Reading last Thursday’s Supreme Court decision on non-recess “recess” appointments, the first thing that struck us was that the opinion was written by Justice Breyer, a reliable Liberal. Then came the Conservative commentary in full celebration mode, trumpeting a 9-0 smackdown of administration lawlessness.
Sorry, it was a setback, not a smackdown.
Justice Antonin Scalia wrote a concurring opinion noting that the Constitution specifically allows recess appointment to positions vacated during a recess and defining the recess as the break between sessions, not a brief interruption of Senate business. Obama’s National Labor Relations Board appointments met neither standard. Anyone who finds this confusing probably has something up his sleeve.
In finding the appointments unconstitutional, the court’s Liberals didn’t warn Obama not to try it again so much as counsel him that he might have gotten away with it if only he hadn’t been so eager.
The Liberals ruled that “a recess of more than 3 days but less than 10 days is presumptively too short” to meet the requirements of the Recess Appointments Clause. Translation: Have Harry Reid keep the Senate in recess for ten days and wave through any appointees who are too politically radioactive to be confirmed.

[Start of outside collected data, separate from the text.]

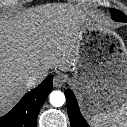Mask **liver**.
Segmentation results:
<instances>
[{
	"label": "liver",
	"instance_id": "6515ba94",
	"mask_svg": "<svg viewBox=\"0 0 127 127\" xmlns=\"http://www.w3.org/2000/svg\"><path fill=\"white\" fill-rule=\"evenodd\" d=\"M86 21L87 14L69 4L38 6L0 18V116L30 89L29 77L74 66Z\"/></svg>",
	"mask_w": 127,
	"mask_h": 127
}]
</instances>
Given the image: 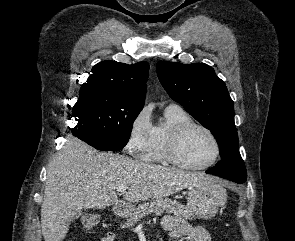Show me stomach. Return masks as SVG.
Returning a JSON list of instances; mask_svg holds the SVG:
<instances>
[{"label":"stomach","instance_id":"1","mask_svg":"<svg viewBox=\"0 0 295 241\" xmlns=\"http://www.w3.org/2000/svg\"><path fill=\"white\" fill-rule=\"evenodd\" d=\"M226 200V189L213 180L190 186L187 194L188 208L203 219L214 217Z\"/></svg>","mask_w":295,"mask_h":241}]
</instances>
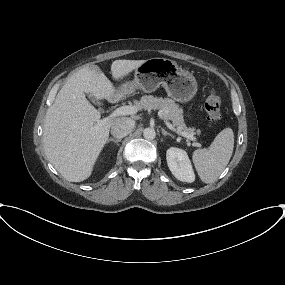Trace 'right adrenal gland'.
<instances>
[{
    "label": "right adrenal gland",
    "mask_w": 285,
    "mask_h": 285,
    "mask_svg": "<svg viewBox=\"0 0 285 285\" xmlns=\"http://www.w3.org/2000/svg\"><path fill=\"white\" fill-rule=\"evenodd\" d=\"M109 142H114L115 144H118L119 142H121V139L109 138L107 140V143H109Z\"/></svg>",
    "instance_id": "right-adrenal-gland-1"
}]
</instances>
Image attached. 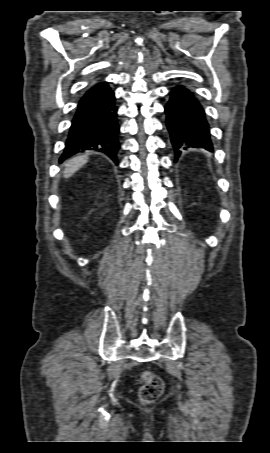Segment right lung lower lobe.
I'll use <instances>...</instances> for the list:
<instances>
[{
    "instance_id": "1",
    "label": "right lung lower lobe",
    "mask_w": 270,
    "mask_h": 453,
    "mask_svg": "<svg viewBox=\"0 0 270 453\" xmlns=\"http://www.w3.org/2000/svg\"><path fill=\"white\" fill-rule=\"evenodd\" d=\"M115 95L106 82L90 89L80 99L60 162L85 150L102 152L115 164L119 149Z\"/></svg>"
}]
</instances>
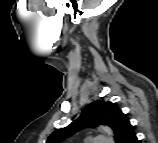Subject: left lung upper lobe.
I'll list each match as a JSON object with an SVG mask.
<instances>
[{"mask_svg":"<svg viewBox=\"0 0 158 143\" xmlns=\"http://www.w3.org/2000/svg\"><path fill=\"white\" fill-rule=\"evenodd\" d=\"M98 124L111 127L117 143H127L135 135L127 115L115 103L98 100L88 104L79 118L69 126L54 131L46 143H58L85 127H95Z\"/></svg>","mask_w":158,"mask_h":143,"instance_id":"1","label":"left lung upper lobe"}]
</instances>
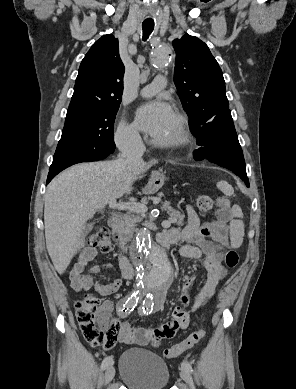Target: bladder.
<instances>
[{
    "label": "bladder",
    "mask_w": 296,
    "mask_h": 389,
    "mask_svg": "<svg viewBox=\"0 0 296 389\" xmlns=\"http://www.w3.org/2000/svg\"><path fill=\"white\" fill-rule=\"evenodd\" d=\"M120 378L130 389H165L170 374L166 362L140 348L125 350L119 360Z\"/></svg>",
    "instance_id": "obj_1"
}]
</instances>
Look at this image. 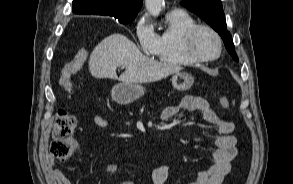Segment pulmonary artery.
<instances>
[{"mask_svg":"<svg viewBox=\"0 0 293 184\" xmlns=\"http://www.w3.org/2000/svg\"><path fill=\"white\" fill-rule=\"evenodd\" d=\"M172 11H179L178 9H173Z\"/></svg>","mask_w":293,"mask_h":184,"instance_id":"e3ab8cb5","label":"pulmonary artery"}]
</instances>
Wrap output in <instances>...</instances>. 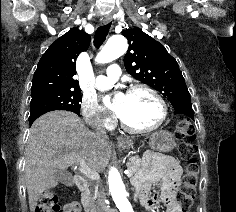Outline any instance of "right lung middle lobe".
<instances>
[{"label": "right lung middle lobe", "instance_id": "dd1d6c3e", "mask_svg": "<svg viewBox=\"0 0 236 212\" xmlns=\"http://www.w3.org/2000/svg\"><path fill=\"white\" fill-rule=\"evenodd\" d=\"M80 89L47 90L32 94L30 117L53 110H67L80 115Z\"/></svg>", "mask_w": 236, "mask_h": 212}]
</instances>
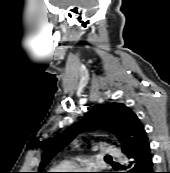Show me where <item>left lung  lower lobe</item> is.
Masks as SVG:
<instances>
[{"mask_svg": "<svg viewBox=\"0 0 170 173\" xmlns=\"http://www.w3.org/2000/svg\"><path fill=\"white\" fill-rule=\"evenodd\" d=\"M125 155L129 161L127 166L122 167L123 169H127L124 173H154L151 149L148 141L125 152Z\"/></svg>", "mask_w": 170, "mask_h": 173, "instance_id": "1", "label": "left lung lower lobe"}]
</instances>
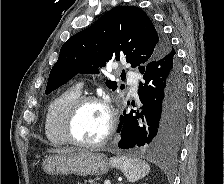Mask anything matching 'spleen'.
Masks as SVG:
<instances>
[{"mask_svg": "<svg viewBox=\"0 0 224 184\" xmlns=\"http://www.w3.org/2000/svg\"><path fill=\"white\" fill-rule=\"evenodd\" d=\"M110 164L120 169L130 182L138 181L145 177L150 171V165L145 161L133 157H111Z\"/></svg>", "mask_w": 224, "mask_h": 184, "instance_id": "1", "label": "spleen"}]
</instances>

Scalia wrote that the court’s majority “replaces the Constitution’s text with a new set of judge-made rules” that may or may not reduce recess appointments but will “have the effect of aggrandizing the Presidency beyond its constitutional bounds and undermining respect for the separation of powers.”
There are two and a half years left for Obama to hone his lawbreaking skills, and we don’t know what will follow him. By way of undoing a couple of years of bad practice last Thursday, the court may have opened the door to—in Scalia’s word—“unimagined” abuses later on.